* To-do item: Reproduce only the lines of the material below that start at the line containing "像这样激烈的训练，我只不过坚" and stop at the line containing "体离开她的大屁股。「哲哲，不". Keep both end lines.

* Stored data:
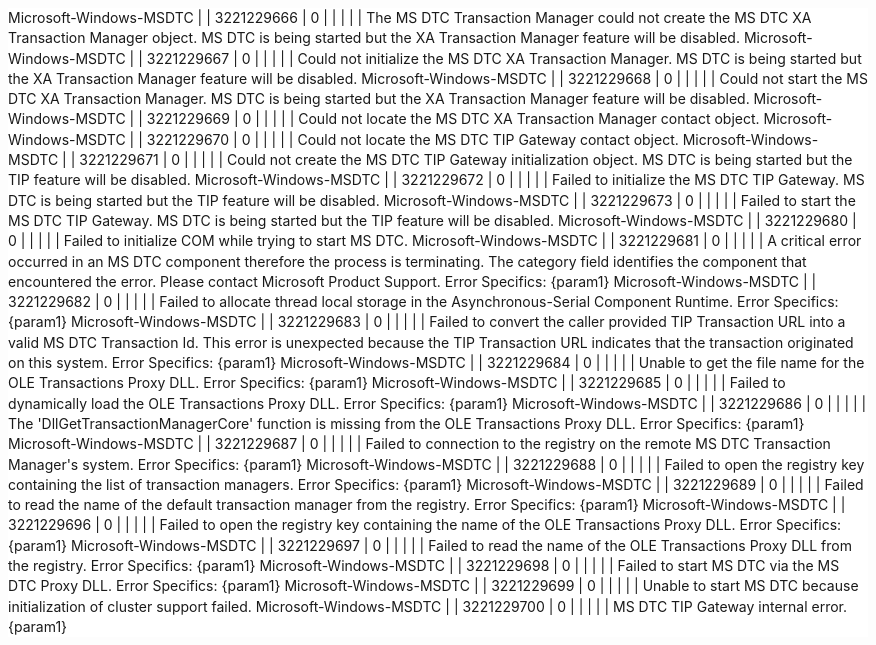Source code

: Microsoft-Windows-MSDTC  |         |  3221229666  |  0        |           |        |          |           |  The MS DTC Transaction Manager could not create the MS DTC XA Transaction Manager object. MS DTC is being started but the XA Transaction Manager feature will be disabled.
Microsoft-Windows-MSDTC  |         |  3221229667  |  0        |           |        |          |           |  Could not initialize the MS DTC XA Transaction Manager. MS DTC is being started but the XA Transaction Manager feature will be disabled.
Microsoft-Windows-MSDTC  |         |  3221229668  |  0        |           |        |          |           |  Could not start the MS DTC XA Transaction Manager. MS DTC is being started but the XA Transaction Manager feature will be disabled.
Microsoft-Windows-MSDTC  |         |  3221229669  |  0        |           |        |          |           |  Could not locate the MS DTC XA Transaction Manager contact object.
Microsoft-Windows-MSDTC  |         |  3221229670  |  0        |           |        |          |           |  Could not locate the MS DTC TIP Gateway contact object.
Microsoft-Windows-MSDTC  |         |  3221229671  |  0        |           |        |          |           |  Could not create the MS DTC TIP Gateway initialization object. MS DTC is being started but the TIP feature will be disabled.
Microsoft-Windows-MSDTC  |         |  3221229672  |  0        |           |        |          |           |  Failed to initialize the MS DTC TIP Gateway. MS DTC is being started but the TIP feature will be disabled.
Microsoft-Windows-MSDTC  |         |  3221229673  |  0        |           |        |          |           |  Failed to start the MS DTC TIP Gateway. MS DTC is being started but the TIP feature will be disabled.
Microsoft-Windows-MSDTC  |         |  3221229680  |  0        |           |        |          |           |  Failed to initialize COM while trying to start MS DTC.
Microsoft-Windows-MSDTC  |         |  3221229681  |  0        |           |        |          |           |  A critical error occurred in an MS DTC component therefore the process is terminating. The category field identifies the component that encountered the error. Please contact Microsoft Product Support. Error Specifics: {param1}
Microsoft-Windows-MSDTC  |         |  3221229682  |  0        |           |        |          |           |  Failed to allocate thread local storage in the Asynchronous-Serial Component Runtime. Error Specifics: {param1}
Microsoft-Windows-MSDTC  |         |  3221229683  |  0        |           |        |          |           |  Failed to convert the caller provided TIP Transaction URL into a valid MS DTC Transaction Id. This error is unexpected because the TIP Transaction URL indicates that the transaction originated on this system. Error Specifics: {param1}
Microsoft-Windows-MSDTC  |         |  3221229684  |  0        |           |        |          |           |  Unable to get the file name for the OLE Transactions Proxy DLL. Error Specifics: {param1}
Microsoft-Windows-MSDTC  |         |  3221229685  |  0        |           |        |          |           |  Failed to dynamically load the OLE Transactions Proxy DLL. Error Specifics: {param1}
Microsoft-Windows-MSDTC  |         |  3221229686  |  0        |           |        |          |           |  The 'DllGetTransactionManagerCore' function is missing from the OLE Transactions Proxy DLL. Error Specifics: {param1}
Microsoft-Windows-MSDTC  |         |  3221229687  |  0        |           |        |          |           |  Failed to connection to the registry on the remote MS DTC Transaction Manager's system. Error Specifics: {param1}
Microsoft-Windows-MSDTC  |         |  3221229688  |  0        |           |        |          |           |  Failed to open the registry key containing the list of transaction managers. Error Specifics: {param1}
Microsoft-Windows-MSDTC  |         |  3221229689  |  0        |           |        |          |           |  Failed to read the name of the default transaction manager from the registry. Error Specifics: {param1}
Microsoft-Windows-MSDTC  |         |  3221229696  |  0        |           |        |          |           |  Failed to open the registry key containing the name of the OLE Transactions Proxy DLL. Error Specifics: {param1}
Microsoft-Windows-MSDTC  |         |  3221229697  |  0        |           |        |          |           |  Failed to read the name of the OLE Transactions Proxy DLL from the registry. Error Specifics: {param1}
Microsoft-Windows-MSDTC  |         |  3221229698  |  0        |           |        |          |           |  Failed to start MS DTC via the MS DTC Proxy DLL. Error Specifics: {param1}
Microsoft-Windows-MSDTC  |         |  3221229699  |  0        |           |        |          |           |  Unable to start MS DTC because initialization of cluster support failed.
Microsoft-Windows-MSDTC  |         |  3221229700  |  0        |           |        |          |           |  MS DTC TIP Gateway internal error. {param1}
--
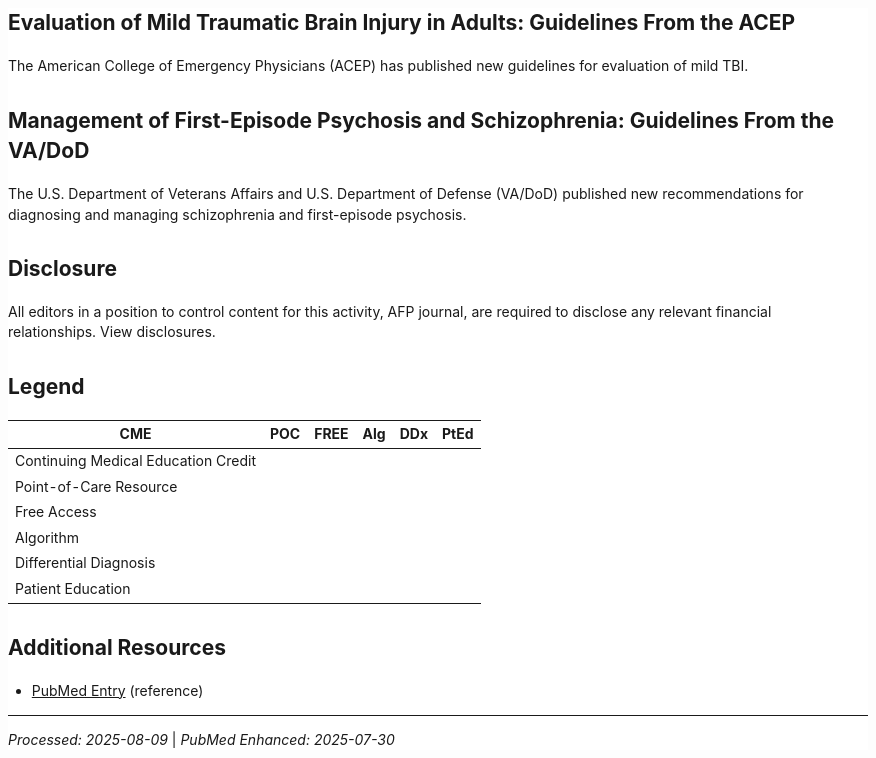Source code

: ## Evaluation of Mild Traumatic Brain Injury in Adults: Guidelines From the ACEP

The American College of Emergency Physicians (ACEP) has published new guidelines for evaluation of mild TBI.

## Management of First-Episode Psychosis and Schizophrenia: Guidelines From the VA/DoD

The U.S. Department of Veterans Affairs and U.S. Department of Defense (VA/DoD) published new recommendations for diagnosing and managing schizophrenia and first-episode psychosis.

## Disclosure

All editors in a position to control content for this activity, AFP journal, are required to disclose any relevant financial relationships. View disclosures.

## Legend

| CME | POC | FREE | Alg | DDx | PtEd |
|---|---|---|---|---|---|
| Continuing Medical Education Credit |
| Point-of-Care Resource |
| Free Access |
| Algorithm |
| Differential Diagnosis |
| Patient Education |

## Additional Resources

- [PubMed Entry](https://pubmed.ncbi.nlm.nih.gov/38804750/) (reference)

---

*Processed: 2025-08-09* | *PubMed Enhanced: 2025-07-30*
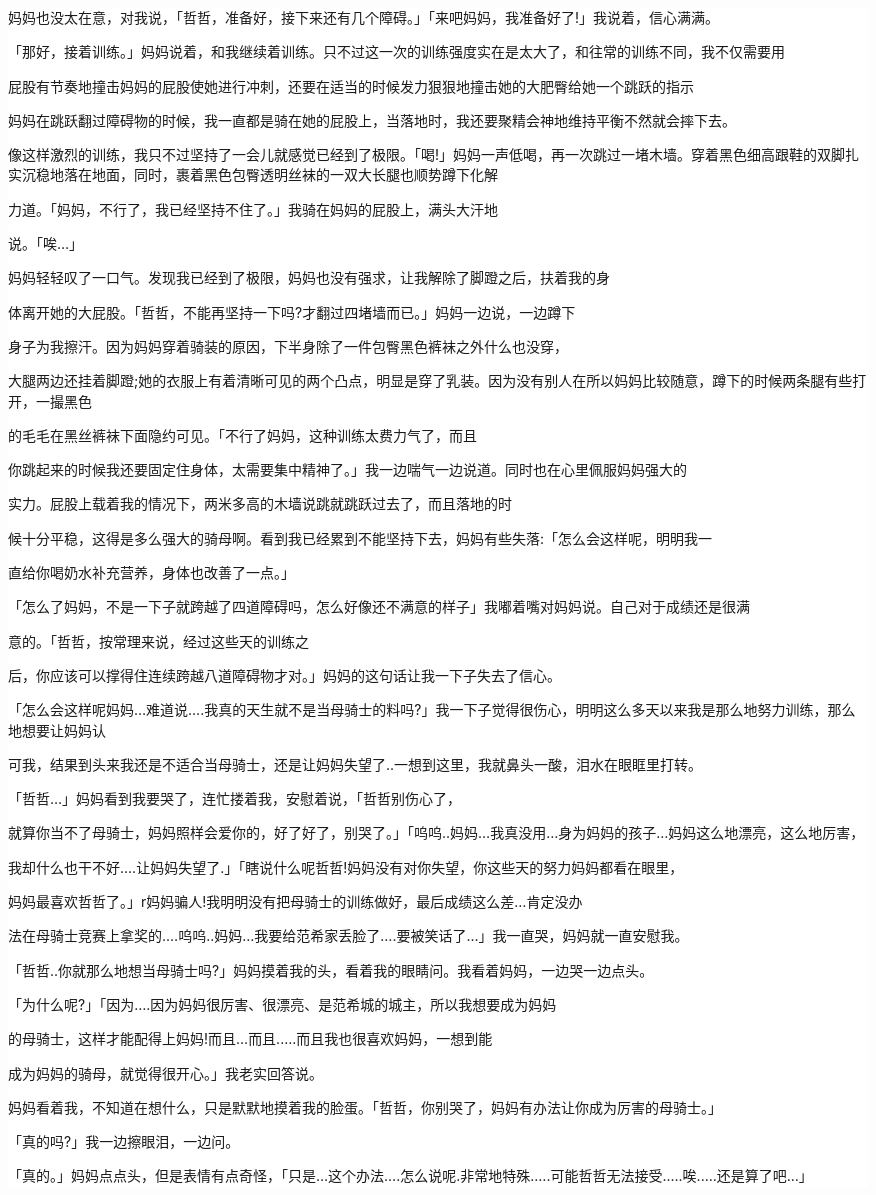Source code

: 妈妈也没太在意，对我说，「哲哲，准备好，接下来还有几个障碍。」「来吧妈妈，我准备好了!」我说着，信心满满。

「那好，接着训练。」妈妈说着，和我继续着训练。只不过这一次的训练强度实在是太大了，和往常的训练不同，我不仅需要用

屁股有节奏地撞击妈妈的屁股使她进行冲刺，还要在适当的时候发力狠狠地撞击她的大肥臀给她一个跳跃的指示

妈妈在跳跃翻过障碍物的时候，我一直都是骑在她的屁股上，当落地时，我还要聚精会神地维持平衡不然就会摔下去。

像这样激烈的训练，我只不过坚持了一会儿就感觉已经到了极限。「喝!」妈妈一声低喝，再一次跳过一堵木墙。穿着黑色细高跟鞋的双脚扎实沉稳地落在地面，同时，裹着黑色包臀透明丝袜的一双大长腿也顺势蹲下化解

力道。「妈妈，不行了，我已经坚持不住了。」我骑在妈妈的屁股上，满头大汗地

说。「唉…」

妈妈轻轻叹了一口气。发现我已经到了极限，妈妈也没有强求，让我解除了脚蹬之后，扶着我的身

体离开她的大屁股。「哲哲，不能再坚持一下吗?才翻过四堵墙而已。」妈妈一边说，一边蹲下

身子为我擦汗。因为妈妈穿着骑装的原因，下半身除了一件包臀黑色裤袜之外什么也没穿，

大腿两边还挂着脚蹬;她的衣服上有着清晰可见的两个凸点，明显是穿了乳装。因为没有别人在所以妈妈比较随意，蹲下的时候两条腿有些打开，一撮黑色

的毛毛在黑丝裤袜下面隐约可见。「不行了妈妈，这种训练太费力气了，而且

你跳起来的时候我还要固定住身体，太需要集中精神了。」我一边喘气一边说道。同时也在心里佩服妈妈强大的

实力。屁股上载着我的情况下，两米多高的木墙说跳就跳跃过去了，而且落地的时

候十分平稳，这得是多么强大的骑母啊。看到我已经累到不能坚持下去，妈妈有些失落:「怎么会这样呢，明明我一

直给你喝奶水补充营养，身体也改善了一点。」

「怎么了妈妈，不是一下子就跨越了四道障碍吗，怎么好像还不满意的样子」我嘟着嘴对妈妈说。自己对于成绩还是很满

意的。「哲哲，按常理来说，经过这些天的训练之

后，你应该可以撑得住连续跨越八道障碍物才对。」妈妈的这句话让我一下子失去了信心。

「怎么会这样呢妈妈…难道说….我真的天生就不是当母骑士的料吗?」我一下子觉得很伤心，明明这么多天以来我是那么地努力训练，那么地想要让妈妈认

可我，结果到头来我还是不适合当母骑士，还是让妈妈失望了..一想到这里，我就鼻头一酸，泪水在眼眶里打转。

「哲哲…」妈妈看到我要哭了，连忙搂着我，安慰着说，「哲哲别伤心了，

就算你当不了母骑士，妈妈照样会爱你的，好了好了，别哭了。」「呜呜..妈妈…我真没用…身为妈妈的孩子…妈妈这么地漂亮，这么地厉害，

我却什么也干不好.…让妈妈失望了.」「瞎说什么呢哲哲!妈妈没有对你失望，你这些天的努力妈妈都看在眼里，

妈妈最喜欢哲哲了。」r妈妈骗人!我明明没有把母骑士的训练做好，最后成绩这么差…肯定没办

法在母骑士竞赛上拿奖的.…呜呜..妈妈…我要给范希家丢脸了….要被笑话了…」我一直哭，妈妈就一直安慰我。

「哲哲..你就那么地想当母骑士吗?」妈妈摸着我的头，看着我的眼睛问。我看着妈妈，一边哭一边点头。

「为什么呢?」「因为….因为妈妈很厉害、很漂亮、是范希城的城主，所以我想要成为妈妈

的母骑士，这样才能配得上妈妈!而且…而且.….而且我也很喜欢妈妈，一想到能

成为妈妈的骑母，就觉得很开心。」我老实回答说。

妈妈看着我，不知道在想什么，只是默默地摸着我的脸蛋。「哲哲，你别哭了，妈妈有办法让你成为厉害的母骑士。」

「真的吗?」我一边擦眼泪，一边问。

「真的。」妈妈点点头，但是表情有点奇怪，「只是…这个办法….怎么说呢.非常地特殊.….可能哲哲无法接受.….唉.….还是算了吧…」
--
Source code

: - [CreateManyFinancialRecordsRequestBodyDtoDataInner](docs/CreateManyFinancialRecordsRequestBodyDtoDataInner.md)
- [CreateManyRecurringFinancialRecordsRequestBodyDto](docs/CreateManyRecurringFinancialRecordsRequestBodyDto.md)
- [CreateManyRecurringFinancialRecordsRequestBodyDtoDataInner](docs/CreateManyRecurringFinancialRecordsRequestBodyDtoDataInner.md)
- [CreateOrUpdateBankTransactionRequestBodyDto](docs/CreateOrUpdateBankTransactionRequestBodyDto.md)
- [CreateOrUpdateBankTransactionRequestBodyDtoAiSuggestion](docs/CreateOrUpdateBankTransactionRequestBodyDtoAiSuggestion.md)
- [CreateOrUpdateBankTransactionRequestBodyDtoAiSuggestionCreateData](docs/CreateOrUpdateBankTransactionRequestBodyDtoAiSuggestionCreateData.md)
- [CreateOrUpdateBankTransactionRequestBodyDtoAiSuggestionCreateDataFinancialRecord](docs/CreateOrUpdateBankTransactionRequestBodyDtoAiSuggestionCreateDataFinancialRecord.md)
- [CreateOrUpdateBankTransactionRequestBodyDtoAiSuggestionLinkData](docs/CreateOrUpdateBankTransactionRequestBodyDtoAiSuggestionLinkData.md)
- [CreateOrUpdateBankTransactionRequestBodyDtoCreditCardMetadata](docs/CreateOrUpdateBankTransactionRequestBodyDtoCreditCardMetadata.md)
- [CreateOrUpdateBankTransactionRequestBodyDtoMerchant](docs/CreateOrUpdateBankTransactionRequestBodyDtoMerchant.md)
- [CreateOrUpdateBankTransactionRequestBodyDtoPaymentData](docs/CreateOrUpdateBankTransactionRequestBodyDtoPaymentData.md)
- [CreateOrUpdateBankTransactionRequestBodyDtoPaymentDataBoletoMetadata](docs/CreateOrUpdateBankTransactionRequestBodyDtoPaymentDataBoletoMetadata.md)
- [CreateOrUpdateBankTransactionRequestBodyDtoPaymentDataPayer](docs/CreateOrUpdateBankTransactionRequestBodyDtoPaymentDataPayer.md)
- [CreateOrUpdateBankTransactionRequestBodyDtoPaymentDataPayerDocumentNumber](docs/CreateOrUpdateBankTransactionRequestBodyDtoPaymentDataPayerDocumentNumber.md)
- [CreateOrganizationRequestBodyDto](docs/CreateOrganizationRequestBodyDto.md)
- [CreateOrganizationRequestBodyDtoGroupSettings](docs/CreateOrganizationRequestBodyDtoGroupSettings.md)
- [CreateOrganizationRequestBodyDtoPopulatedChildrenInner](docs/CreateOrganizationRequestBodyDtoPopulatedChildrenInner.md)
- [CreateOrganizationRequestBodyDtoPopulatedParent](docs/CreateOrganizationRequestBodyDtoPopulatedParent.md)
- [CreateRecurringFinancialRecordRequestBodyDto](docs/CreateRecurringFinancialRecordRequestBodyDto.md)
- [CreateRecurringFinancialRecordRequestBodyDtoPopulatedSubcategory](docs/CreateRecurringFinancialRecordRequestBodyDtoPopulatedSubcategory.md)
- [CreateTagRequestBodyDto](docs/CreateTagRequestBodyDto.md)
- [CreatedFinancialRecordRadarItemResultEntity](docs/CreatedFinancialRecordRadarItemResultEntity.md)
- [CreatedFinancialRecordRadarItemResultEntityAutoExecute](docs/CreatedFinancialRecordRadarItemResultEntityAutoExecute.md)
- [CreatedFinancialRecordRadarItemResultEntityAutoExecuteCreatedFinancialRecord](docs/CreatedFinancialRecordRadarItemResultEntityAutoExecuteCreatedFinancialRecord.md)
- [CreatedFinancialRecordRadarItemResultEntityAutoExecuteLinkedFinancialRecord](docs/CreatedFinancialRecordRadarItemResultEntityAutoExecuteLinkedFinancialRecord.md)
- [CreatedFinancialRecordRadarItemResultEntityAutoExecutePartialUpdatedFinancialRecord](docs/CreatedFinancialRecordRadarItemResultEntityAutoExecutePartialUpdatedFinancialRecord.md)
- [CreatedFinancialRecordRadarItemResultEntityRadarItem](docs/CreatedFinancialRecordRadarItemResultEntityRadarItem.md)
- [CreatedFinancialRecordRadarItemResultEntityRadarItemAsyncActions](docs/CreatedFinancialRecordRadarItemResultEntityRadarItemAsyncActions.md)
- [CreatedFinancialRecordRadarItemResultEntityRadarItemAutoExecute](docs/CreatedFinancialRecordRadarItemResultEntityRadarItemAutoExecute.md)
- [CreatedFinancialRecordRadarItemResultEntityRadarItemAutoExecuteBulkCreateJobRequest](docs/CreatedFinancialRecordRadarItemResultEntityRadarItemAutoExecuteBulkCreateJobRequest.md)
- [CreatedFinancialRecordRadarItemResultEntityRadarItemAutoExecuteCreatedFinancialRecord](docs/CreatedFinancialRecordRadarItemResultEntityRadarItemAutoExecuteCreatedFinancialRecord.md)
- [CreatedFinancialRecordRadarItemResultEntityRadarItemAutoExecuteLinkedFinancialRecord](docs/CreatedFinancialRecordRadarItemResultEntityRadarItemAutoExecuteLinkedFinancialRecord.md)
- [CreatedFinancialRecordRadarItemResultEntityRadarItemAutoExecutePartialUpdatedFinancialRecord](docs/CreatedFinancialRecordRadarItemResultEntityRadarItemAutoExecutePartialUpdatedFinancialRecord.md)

* Solution to the exercise:
像这样激烈的训练，我只不过坚持了一会儿就感觉已经到了极限。「喝!」妈妈一声低喝，再一次跳过一堵木墙。穿着黑色细高跟鞋的双脚扎实沉稳地落在地面，同时，裹着黑色包臀透明丝袜的一双大长腿也顺势蹲下化解

力道。「妈妈，不行了，我已经坚持不住了。」我骑在妈妈的屁股上，满头大汗地

说。「唉…」

妈妈轻轻叹了一口气。发现我已经到了极限，妈妈也没有强求，让我解除了脚蹬之后，扶着我的身

体离开她的大屁股。「哲哲，不能再坚持一下吗?才翻过四堵墙而已。」妈妈一边说，一边蹲下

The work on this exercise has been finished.